How do you take your curriculum outside the Muddy Way?

Are you looking for ways to enhance your curriculum? To be more inclusive for your neurodivergent children? Then let The Muddy Puddle Teachers help.

Here are a few of our secrets:

The Rope Method

Any picture a child has to make inside the classroom can be created outdoors; you just have to think big. We often ask children to draw pictures, illustrations and diagrams to represent their learning. But have you thought about taking this area of learning outdoors? The children can use more than just their fine motor skills in this activity if they take it outdoors.

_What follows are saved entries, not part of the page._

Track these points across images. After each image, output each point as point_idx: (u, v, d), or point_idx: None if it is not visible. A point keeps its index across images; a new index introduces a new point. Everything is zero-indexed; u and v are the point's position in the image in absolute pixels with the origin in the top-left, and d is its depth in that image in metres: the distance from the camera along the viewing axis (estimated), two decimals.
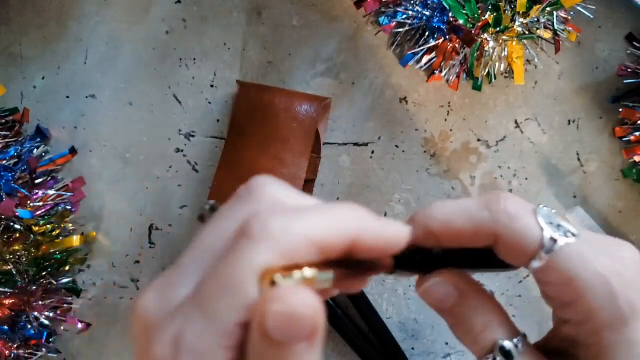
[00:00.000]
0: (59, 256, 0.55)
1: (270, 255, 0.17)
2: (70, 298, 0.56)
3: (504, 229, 0.20)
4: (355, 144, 0.57)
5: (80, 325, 0.56)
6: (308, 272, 0.17)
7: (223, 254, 0.17)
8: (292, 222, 0.17)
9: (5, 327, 0.51)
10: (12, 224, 0.51)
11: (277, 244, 0.17)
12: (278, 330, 0.15)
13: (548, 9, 0.50)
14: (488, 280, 0.57)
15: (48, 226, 0.54)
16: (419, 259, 0.23)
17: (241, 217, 0.18)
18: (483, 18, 0.50)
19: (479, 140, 0.57)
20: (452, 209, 0.21)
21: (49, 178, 0.56)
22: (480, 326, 0.22)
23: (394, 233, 0.20)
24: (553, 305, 0.22)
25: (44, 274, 0.53)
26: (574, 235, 0.20)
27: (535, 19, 0.51)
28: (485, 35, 0.51)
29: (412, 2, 0.52)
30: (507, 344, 0.21)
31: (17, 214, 0.50)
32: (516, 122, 0.57)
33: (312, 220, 0.18)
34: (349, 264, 0.20)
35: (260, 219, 0.17)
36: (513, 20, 0.50)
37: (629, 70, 0.55)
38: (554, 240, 0.20)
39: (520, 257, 0.20)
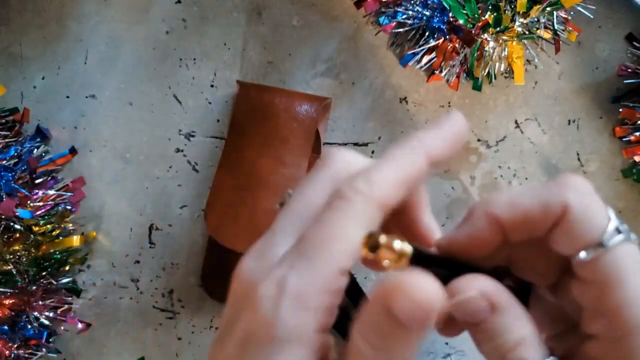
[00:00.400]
0: (59, 256, 0.55)
1: (366, 205, 0.19)
2: (70, 298, 0.56)
3: (575, 201, 0.19)
4: (355, 144, 0.57)
5: (80, 325, 0.56)
6: (407, 246, 0.18)
7: (319, 211, 0.19)
8: (371, 174, 0.19)
9: (5, 327, 0.51)
10: (12, 224, 0.51)
11: (367, 196, 0.19)
12: (406, 315, 0.16)
13: (548, 9, 0.50)
14: None
15: (48, 226, 0.54)
16: (427, 264, 0.20)
17: (322, 181, 0.21)
18: (483, 18, 0.50)
19: (479, 140, 0.57)
20: (517, 190, 0.21)
21: (49, 178, 0.56)
22: (511, 345, 0.20)
23: (455, 133, 0.23)
24: (580, 315, 0.21)
25: (44, 274, 0.53)
26: (634, 239, 0.19)
27: (535, 19, 0.51)
28: (485, 35, 0.51)
29: (412, 2, 0.52)
30: None
31: (17, 214, 0.50)
32: (516, 122, 0.57)
33: (386, 164, 0.20)
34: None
35: (346, 182, 0.19)
36: (513, 20, 0.50)
37: (629, 70, 0.55)
38: (618, 232, 0.18)
39: (578, 241, 0.19)
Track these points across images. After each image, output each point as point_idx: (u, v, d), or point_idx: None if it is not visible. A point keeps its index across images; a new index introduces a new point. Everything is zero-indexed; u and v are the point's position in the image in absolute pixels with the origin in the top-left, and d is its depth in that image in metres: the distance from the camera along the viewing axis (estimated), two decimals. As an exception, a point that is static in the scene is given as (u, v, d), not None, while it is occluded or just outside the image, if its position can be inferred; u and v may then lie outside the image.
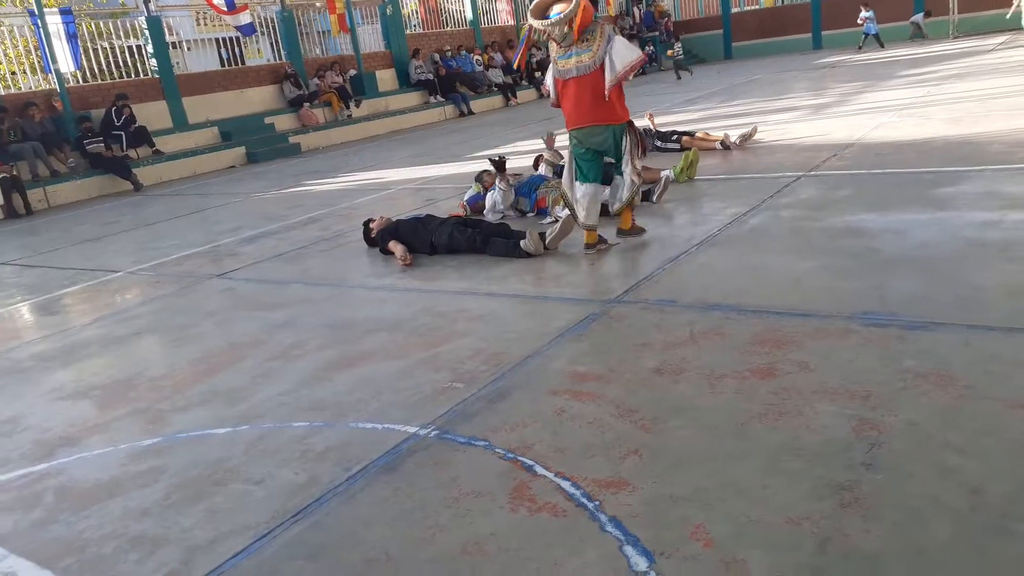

This is the joy of teaching outside the cross-curricular benefits, which are enormous.  

How to use the Rope method?

Place the children in small groups and hand them a rope. This could be a plain coloured rope, the type you use for climbing, or a coloured one. A skipping rope will do, but you must tie several of them together.  They can be cheaply purchased on Amazon and come in different lengths; you need at least 8m length ropes. Ask the children to work as a team to create the desired picture flat on the floor you want them to achieve. For example, children in their early years may learn about ‘themselves’ and you ask them to make a person flat on the floor using a rope. The rope is not easily manipulated, so it will push them into turn-taking and working together. 

Extend and Support

Extend with chalk if you are on cement and ask the children to write captions or describe the process. If you are on grass or astroturf, use rocks and chalk to weave in English skills.

Reflect

This also becomes an excellent communication and language lesson, so ensure that every group talks about their picture and explains their learning to the other children.

2. The Bamboo Method

Often, indoor practices can easily be translated outdoors and impact those objectives more because of the power of the cross-curricula and socialisation skills the outdoors brings. For example, grids! We use grids a lot as teachers to help children organise their learning, such as phoneme frames, tens grids, number lines, coordinates, whole and part models, fractions, and SPAG.

How to use the Bamboo Method?  

Place the children in small groups and ask them to use 1m bamboo canes to make the desired grid, depending on the objective they are working on. Ask the children to make it flat on the floor and to do it together as a team. This could be a three-box storyboard, a tens frame, or a board game with many boxes.  

Extend and Support

If on cement, use chalk to write in the grids. For example, you may ask the children to write out the word ‘cat’ on a phoneme frame, one letter per box. However, if you want the children to reuse the grid, using stones and chalk pens is the best option. Ask the children to write their letters on these and then place them in the boxes. Alternatively, in a tens frame, for example, natural resources can be used to make the units or represent the numbers.   

Reflect

This also becomes an excellent time for children to use mathematical language and explain their learning, which is an excellent link for depth of knowledge. If a child can explain their learning, we know they have understood, which is far more impactful than writing on a worksheet, where we can not always tell if they have genuinely understood!